Information Disaster April 26
In April, the biggest problem of the month related to computers can rightly be considered the epidemic of the Win95.CIH virus – Chernobyl.
Everyone is used to the presence of computer viruses. Periodically they appear on the computer. Sometimes they manage to be detected on time. Sometimes something goes bad, but, as a rule, special tragedies do not occur. Last year, a new, very dangerous Win95.CIH virus was released. The virus appeared, apparently, in Taiwan. Over the past year, it has spread throughout the world, including Ukraine. According to the British magazine Virus Bulletin, this virus is consistently among the ten most common in the world. Moreover, Win95.CIH is the only virus out of these ten that has serious destructive functions built in.

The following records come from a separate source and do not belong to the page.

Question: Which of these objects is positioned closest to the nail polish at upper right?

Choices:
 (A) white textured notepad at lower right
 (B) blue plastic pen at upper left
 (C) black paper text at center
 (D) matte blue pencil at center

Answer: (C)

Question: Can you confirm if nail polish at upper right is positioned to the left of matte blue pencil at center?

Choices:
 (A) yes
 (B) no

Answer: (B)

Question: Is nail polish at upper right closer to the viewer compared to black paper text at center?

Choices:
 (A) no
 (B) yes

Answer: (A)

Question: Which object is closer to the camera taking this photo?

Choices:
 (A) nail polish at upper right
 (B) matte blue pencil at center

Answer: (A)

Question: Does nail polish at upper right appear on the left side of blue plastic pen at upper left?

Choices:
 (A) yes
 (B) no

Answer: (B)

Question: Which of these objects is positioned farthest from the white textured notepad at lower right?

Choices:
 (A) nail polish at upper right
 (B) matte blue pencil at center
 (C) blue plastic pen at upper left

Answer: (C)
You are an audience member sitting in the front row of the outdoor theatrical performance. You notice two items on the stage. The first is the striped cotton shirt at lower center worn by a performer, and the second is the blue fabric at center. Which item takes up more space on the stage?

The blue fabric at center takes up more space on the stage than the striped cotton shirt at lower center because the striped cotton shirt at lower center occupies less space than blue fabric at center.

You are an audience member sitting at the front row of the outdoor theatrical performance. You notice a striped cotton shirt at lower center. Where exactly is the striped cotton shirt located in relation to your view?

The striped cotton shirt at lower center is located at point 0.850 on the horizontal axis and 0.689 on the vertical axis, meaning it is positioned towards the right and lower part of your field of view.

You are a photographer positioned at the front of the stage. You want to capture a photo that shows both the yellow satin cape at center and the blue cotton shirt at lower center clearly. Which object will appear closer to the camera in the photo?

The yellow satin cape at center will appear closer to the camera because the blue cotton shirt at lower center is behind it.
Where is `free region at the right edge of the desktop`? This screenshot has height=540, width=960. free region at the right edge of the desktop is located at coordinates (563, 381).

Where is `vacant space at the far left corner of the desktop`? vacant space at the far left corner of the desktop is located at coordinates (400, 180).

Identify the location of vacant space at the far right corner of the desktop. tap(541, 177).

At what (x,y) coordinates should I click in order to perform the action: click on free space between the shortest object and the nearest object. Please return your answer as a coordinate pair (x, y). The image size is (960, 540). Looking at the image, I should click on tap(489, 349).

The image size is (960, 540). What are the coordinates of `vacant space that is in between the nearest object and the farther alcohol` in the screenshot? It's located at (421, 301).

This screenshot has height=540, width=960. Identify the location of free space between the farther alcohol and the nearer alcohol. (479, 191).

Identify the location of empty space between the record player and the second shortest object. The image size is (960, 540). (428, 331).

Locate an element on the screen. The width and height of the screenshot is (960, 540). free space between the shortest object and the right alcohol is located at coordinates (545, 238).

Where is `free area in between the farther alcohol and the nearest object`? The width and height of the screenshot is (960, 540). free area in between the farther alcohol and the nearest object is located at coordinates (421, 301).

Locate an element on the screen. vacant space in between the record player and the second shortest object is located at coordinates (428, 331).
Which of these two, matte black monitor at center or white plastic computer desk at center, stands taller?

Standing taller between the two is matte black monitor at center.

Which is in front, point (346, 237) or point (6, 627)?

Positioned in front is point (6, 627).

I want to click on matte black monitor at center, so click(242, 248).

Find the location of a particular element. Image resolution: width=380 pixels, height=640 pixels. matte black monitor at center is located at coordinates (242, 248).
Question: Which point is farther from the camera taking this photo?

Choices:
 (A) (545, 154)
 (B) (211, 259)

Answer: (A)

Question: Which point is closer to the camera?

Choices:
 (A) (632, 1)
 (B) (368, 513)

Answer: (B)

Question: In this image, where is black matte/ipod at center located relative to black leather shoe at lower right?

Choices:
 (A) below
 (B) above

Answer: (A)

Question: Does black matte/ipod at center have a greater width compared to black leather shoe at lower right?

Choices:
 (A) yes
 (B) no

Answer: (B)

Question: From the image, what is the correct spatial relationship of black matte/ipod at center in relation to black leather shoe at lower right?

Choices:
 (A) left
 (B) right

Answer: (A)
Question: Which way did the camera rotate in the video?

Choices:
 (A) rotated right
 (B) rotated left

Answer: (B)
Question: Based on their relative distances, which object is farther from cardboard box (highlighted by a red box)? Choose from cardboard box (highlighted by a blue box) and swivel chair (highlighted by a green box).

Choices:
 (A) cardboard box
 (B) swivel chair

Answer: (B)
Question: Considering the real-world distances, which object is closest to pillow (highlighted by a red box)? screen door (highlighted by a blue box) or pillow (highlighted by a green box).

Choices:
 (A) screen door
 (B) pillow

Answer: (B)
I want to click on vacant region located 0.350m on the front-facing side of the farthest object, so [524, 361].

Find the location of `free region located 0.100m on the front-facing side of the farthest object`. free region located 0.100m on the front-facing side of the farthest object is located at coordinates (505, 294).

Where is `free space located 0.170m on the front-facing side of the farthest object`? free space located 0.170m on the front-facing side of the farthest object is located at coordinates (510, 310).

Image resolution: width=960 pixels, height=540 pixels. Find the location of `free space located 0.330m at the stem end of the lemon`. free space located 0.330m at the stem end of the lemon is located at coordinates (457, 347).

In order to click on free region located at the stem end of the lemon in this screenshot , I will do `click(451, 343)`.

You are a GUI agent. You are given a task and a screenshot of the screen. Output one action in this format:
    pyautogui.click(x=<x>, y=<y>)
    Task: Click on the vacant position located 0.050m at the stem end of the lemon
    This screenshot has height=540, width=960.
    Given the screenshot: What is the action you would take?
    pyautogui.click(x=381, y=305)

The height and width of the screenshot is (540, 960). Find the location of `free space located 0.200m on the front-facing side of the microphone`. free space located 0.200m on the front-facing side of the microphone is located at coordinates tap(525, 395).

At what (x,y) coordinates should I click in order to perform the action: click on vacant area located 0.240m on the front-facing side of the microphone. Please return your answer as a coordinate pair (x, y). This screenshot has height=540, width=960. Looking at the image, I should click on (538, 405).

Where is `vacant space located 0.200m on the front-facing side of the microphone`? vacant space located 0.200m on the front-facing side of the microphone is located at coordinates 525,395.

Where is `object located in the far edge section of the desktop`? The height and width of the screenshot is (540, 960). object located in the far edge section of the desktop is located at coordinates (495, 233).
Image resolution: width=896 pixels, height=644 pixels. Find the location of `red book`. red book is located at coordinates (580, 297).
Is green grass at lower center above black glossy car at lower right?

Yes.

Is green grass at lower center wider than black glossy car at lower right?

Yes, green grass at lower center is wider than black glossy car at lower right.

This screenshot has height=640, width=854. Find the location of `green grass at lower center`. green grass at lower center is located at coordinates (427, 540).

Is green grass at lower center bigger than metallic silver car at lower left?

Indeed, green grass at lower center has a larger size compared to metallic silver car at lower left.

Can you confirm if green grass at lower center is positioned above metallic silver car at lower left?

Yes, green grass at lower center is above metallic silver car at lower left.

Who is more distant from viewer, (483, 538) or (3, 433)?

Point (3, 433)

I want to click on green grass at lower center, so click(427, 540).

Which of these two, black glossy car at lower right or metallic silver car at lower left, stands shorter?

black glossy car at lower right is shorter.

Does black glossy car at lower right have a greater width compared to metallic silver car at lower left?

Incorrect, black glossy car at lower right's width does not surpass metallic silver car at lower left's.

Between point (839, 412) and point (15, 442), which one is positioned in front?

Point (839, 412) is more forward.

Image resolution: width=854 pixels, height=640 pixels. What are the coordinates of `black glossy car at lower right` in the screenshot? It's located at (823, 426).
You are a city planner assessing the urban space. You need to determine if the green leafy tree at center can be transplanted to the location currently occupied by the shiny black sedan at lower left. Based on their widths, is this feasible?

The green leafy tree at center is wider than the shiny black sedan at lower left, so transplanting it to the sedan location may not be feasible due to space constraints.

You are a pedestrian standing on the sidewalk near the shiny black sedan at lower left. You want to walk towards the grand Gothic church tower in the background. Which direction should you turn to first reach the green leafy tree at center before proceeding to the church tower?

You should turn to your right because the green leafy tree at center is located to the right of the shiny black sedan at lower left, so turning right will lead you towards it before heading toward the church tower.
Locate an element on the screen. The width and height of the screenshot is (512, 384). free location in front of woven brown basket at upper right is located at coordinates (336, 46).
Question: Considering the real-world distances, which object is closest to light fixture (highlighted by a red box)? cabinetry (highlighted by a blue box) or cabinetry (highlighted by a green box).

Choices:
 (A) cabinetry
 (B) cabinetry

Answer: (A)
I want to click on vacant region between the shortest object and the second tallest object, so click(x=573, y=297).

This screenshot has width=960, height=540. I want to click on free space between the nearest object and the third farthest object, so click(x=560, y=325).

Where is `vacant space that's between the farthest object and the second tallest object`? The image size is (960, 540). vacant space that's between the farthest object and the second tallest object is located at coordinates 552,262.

This virus uses a rather interesting infection mechanism, which provides it with high secrecy and a very high ability to “reproduce”. There are practically no computers that have 1 … 2 files infected with this virus. If the computer is infected, then the virus is located in almost all .exe files. In general, the Win95.CIH virus has long been known. A detailed description of it can be found on the sites of antivirus companies (DialogueScience) and computer magazines (Chip). The latest versions of most antivirus programs know and are able to cure this virus. In this regard, the Win95.CIH virus is not something out of the ordinary. Its main differences from other viruses are the very dangerous destruction produced by this virus and the long “hidden period” (when the action of the virus does not manifest itself).
Destruction caused by the virus:
the first 2048 sectors of each hard drive are destroyed, and a random sequence is written in their place;
part of the BIOS contents is destroyed.
The duration of the “hidden period”:
the destructive actions of the “classic” virus (CIH.1003, or CIH v.1.2) appear only on April 26, the day the Chernobyl disaster occurred.